- USING THE INFORMATION -
A – In the excerpt about Miller, what advance did Grove Press pay him in 1961?
B – Render this sentence from the excerpt about Miller in French: "Miller probably would have been content to stay in Paris, but World War II intervened."
C – From the excerpt about Miller, set down word for word everything from "Miller rejected automatism and" down to "Tropic of Capricorn.".

- EXCERPT PROVIDED -
━━━━━━━━━━
Miller rejected automatism and reveled in the senses, filling his pages with a ripe smorgasbord of tastes, smells, sights and sounds, and the liberal use of naughty words in graphic sex scenes that snuffed the guilt out of sin.  Tropic of Cancer – and future Miller releases – were banned in the United States, but the response in France (where the book was first published) and among many readers of note generated enough sales to keep a roof over Miller’s head and helped fuel the enthusiasm that produced his next two novels, Black Spring and Tropic of Capricorn.     

Miller probably would have been content to stay in Paris, but World War II intervened.  He  came back to New York for a time, eventually to settle in Big Sur, California, where he got back to the land, married, fathered two more children, got divorced and re-married, hosted writers, artists and sundry admirers, and continued to write.

In 1958, the prestigious American Institute of Arts and Letters made Miller a member due to a “boldness of approach and intense curiosity concerning man and nature…unequalled in the prose literature of our time.”  Ironically, his major works were still banned in America at the time, but a quantum leap in free expression was right around the corner.  In 1961, at the age of 70, Miller received his biggest paycheck ever when Grove Press handed over a $50,000 advance for three novels with every intent of banking on Miller's underexposed ouvre.  Three years later, in June of 1964, Tropic of Cancer finally beat the censors in the Grove Press, Inc., v. Gerstein U.S. Supreme Court ruling, thirty years after the book's initial release in France. 

Miller spent his remaining years in Pacific Palisades, California, where he continued to read and write, paint and show his watercolors, ride his bike, and entertain guests until the ripe age of 88.
━━━━━━━━━━
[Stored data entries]

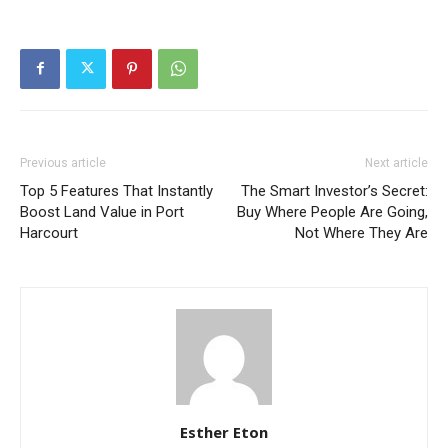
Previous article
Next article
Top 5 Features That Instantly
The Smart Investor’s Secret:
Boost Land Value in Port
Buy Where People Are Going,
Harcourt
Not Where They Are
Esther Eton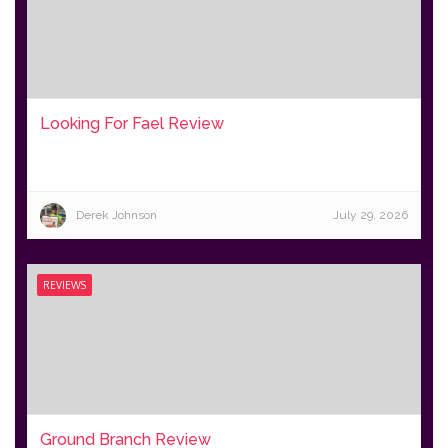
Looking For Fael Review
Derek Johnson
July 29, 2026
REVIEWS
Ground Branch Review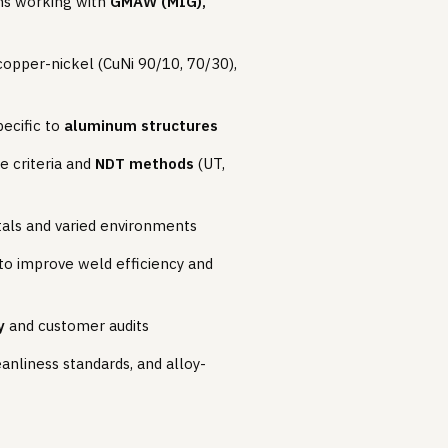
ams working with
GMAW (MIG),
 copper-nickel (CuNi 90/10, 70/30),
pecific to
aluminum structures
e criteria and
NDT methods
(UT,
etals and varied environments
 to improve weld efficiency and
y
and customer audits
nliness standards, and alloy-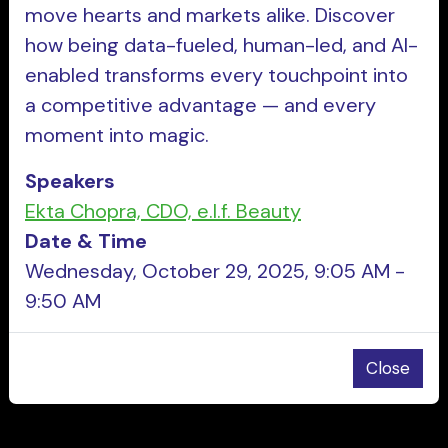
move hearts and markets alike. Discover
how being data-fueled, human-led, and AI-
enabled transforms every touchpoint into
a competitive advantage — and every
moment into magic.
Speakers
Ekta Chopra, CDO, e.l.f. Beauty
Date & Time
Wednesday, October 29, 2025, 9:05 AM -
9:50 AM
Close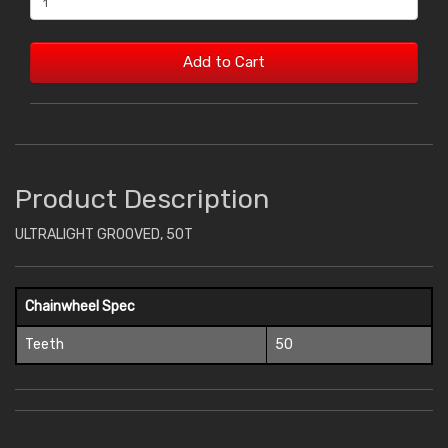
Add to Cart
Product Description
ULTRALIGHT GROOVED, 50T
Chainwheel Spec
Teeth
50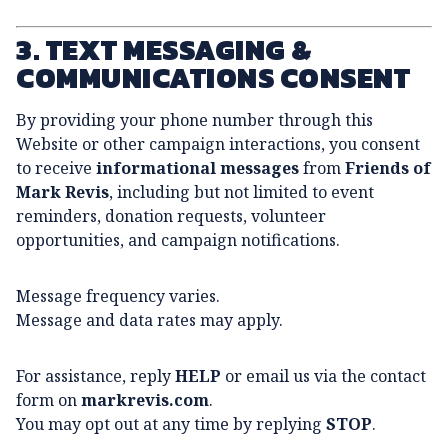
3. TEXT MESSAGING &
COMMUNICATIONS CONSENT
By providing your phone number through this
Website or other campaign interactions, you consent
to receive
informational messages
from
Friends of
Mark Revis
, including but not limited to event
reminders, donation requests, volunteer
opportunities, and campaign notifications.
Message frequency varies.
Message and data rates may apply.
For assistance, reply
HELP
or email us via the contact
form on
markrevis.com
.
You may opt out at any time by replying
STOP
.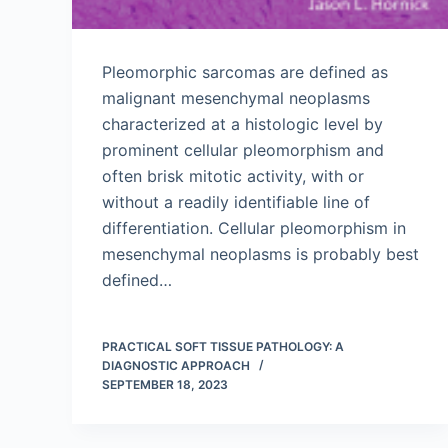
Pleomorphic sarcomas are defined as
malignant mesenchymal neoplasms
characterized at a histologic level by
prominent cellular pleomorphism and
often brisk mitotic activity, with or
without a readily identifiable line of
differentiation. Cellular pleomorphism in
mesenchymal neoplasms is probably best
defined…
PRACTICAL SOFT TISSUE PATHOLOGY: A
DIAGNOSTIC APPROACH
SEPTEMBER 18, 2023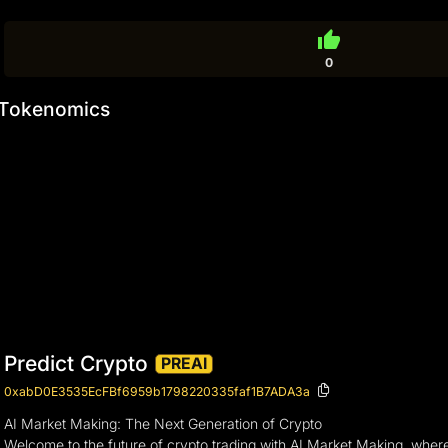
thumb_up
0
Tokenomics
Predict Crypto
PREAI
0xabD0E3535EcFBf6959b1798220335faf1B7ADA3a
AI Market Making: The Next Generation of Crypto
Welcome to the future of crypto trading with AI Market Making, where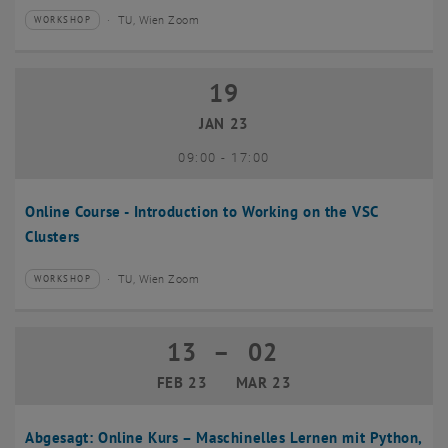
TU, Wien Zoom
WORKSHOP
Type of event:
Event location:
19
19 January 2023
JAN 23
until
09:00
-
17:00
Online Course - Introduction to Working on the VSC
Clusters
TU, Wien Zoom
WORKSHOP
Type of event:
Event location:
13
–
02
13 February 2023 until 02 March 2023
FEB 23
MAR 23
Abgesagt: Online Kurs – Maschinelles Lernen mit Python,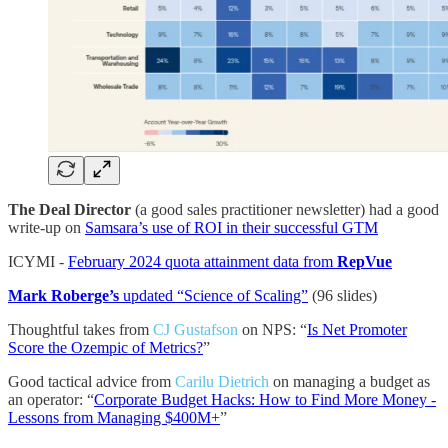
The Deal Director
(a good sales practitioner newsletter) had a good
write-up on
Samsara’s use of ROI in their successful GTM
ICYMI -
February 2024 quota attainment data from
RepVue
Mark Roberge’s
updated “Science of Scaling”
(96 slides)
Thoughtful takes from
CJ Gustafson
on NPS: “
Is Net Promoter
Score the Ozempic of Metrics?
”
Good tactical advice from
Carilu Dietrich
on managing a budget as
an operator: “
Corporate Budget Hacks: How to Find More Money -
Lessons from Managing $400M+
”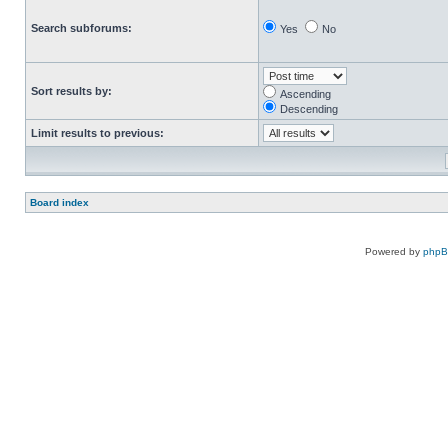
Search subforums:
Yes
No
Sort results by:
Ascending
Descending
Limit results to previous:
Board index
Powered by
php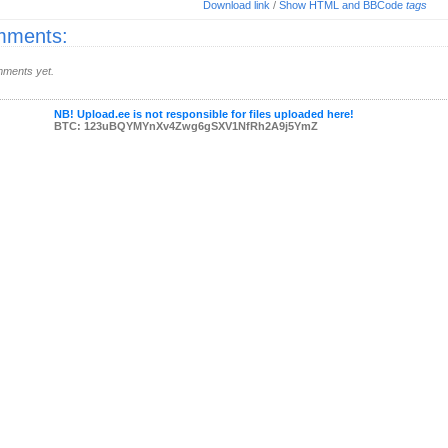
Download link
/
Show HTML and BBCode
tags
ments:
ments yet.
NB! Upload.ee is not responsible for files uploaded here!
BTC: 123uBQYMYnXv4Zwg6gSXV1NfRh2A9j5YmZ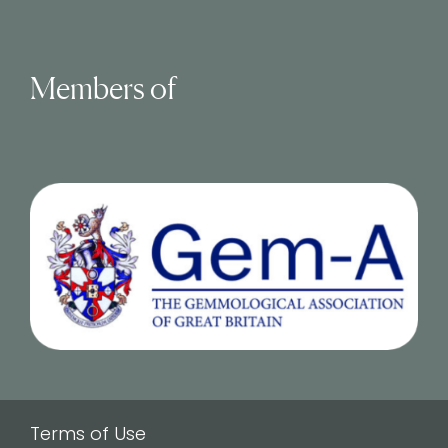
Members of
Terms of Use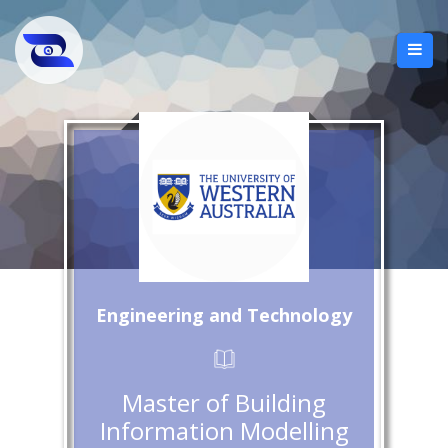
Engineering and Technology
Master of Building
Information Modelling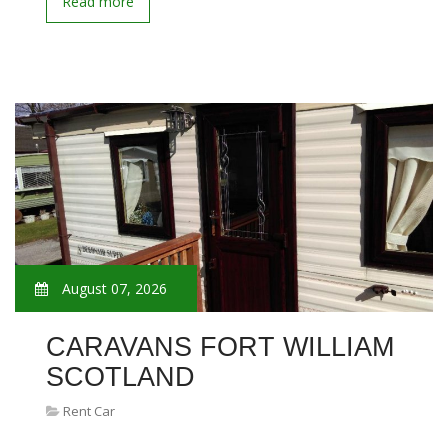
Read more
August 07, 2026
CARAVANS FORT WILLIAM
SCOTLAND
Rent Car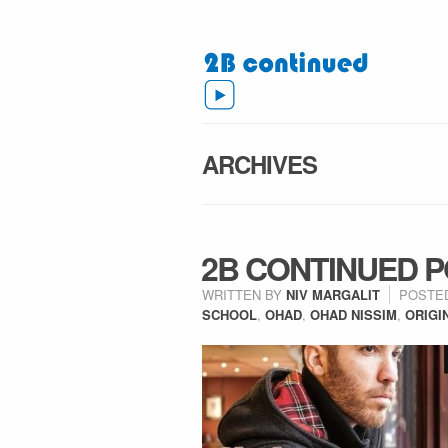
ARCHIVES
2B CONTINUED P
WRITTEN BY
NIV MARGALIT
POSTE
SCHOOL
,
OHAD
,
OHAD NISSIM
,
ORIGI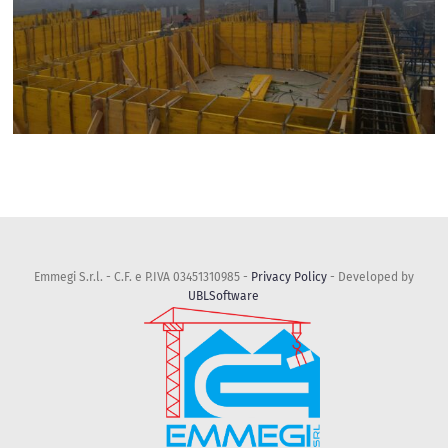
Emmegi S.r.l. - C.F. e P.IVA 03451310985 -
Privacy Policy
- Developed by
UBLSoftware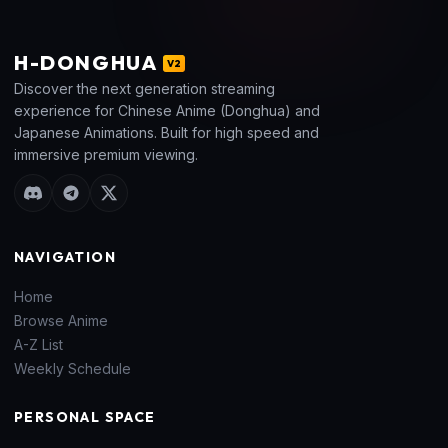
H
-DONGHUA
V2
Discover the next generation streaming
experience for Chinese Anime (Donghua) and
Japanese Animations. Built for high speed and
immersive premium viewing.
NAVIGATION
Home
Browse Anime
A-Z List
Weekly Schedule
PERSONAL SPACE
━━━━━━━━━━
- ANSWERS TO THE EXERCISE -
A – Grove Press paid Miller a $50,000 advance for three novels.

B – Miller aurait probablement été content de rester à Paris, mais la Seconde Guerre mondiale est intervenue.

C –
Miller rejected automatism and reveled in the senses, filling his pages with a ripe smorgasbord of tastes, smells, sights and sounds, and the liberal use of naughty words in graphic sex scenes that snuffed the guilt out of sin.  Tropic of Cancer – and future Miller releases – were banned in the United States, but the response in France (where the book was first published) and among many readers of note generated enough sales to keep a roof over Miller’s head and helped fuel the enthusiasm that produced his next two novels, Black Spring and Tropic of Capricorn.